I have been using Huey for a while on my PC. With the software it would just load the profile automatically with no problem.
Lately I just got a laptop and I wanted to calibrate its screen too. After running the software, "corrected" and "uncorrected" looks the same to me, and so does all the other presets. On my PC I can see a distinct difference in color temperature and contrast among the various presets.
I opened up Windows "color management" screen and the Huey profile wasn't selected, I manually selected it but the screen still looks the same.
It's a noted 'bug' particularly with Nvidia cards, though ATI cards do suffer from it somtimes it's down to the UAC preventing the loading of the profile or the LUT table is reset upon reboot/reset by the gfx divers. It may have been solved with SP2 or newer device drivers.
It can be more of a issue under x64 than x86 Vista.
Oops, the laptop in question is running Vista 32 bit SP1, graphic is Intel GMA X3100.
The PC which is working fine is Vista 64 bit running some nVidia card that I don't remember.
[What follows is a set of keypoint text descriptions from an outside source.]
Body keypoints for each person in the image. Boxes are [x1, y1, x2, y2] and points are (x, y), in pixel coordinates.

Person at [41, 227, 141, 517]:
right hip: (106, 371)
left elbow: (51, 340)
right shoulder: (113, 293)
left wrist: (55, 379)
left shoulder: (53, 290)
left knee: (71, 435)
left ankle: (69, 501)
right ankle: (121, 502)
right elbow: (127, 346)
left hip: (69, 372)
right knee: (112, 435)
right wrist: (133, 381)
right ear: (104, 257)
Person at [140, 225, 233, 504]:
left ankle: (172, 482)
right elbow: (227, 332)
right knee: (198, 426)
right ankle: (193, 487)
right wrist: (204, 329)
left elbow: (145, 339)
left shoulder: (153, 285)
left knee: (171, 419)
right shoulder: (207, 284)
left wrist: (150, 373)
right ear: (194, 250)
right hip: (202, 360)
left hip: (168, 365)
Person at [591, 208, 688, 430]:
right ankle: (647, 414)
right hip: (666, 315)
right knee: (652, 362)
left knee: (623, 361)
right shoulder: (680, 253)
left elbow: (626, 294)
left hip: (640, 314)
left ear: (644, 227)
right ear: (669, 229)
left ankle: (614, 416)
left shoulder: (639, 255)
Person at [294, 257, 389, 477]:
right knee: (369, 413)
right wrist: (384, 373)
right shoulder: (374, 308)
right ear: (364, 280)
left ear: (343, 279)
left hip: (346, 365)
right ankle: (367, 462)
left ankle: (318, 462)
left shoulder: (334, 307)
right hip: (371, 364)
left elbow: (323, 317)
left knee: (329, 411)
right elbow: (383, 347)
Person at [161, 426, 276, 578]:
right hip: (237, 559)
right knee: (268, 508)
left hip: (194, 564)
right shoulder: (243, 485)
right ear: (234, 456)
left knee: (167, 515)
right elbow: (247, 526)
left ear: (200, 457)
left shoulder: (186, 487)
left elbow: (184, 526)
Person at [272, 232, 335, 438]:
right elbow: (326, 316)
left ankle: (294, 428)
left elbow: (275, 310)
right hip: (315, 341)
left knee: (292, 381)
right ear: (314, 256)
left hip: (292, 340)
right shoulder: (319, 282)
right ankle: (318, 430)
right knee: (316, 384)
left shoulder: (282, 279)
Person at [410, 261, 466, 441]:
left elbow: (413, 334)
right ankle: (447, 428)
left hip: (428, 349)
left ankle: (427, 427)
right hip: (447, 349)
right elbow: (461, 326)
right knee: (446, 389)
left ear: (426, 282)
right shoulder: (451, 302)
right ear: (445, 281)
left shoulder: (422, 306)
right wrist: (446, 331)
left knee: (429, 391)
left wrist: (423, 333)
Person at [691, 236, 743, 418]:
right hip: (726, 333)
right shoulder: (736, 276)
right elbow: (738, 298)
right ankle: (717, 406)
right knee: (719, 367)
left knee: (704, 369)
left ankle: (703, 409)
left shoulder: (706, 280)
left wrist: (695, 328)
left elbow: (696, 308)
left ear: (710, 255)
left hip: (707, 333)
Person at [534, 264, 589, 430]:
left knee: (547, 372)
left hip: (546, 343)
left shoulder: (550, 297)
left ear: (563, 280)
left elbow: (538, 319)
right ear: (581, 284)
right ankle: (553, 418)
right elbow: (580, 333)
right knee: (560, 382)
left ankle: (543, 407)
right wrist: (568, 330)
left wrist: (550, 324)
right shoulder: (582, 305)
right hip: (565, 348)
FWIW, the laptop render tonal gradation on external display (a TV by HDMI) horribly. I used the PC on the same TV which worked fine. On the laptop screen it looks pretty ok.
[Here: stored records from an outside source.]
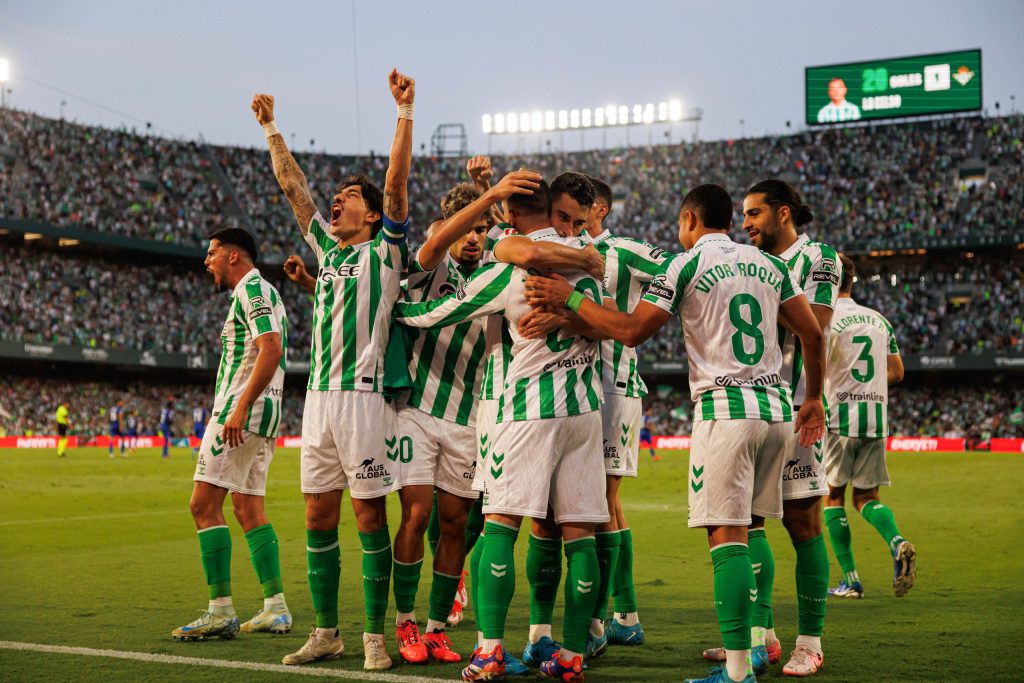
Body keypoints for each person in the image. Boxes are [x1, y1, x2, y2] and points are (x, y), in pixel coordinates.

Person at [523, 183, 827, 683]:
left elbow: (629, 331)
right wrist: (811, 397)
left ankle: (735, 671)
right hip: (775, 412)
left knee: (725, 537)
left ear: (689, 219)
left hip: (725, 411)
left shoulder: (684, 265)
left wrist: (570, 296)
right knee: (753, 530)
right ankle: (756, 645)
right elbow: (813, 334)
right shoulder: (771, 266)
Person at [393, 173, 607, 682]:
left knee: (499, 529)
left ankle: (488, 651)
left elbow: (435, 313)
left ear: (509, 213)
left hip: (527, 412)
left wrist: (391, 306)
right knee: (578, 536)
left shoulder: (510, 266)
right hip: (585, 410)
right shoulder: (588, 261)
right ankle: (572, 656)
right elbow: (608, 323)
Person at [254, 69, 414, 671]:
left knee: (369, 514)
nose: (338, 199)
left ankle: (375, 636)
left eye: (351, 196)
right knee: (318, 514)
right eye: (338, 195)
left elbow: (396, 184)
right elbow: (294, 189)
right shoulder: (331, 251)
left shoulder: (386, 251)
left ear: (373, 216)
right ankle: (327, 632)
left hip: (364, 399)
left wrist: (404, 112)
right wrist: (271, 128)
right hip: (317, 401)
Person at [388, 171, 543, 666]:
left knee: (456, 524)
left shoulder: (498, 274)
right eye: (468, 228)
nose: (474, 239)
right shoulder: (432, 270)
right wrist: (488, 195)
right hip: (416, 410)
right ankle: (405, 622)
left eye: (482, 229)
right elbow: (435, 244)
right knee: (415, 514)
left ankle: (436, 627)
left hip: (468, 416)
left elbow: (524, 244)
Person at [716, 179, 841, 677]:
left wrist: (756, 296)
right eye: (743, 215)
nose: (744, 224)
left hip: (797, 408)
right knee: (749, 523)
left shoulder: (820, 259)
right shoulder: (757, 263)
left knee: (804, 522)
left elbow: (818, 321)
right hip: (752, 406)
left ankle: (809, 642)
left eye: (753, 214)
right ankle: (759, 636)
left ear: (783, 213)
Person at [171, 227, 291, 643]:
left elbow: (270, 347)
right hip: (266, 416)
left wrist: (238, 407)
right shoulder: (268, 292)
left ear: (233, 256)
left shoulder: (250, 291)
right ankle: (275, 607)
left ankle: (219, 610)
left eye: (212, 253)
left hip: (240, 415)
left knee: (203, 505)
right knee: (248, 508)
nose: (207, 261)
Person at [577, 175, 670, 655]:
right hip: (577, 388)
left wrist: (637, 322)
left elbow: (677, 271)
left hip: (614, 387)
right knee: (600, 504)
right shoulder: (564, 250)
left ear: (602, 210)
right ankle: (625, 613)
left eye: (583, 206)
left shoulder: (625, 251)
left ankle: (599, 624)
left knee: (600, 502)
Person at [823, 254, 916, 599]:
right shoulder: (879, 320)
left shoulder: (826, 318)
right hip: (876, 416)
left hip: (838, 417)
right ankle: (897, 541)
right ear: (852, 281)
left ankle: (851, 580)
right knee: (866, 497)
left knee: (833, 497)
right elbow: (897, 372)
I'll try the ProfileMaker.
Edit: ProfileMaker says "This profile contain a vcgt tag, but I could not activate it, because I don't understand it (see list of known bugs)" and could not load the profile or any other profile for that matter.
I worked through my problem with Vista 64. It appears that Vista overrides the calibrated profile soon after start-up. I used this program to delay the loading of my Optix XR profile for 15 seconds after start-up. It solved the problem. You just drill down through your program files until you get to the gamma loader. I read that someone did something similar using the task manager, but I had already solved it with this software. Make sure that there are no competing gamma loaders installed, such as Adobe Gamma. Do a search on your computer for the word *gamma
I read about somebody who made a profile using a piece of colored cellophane or something between the puck and the screen. Of course, his profile was way off in color, but then he knew exactly when it was being loaded and when it wasn't.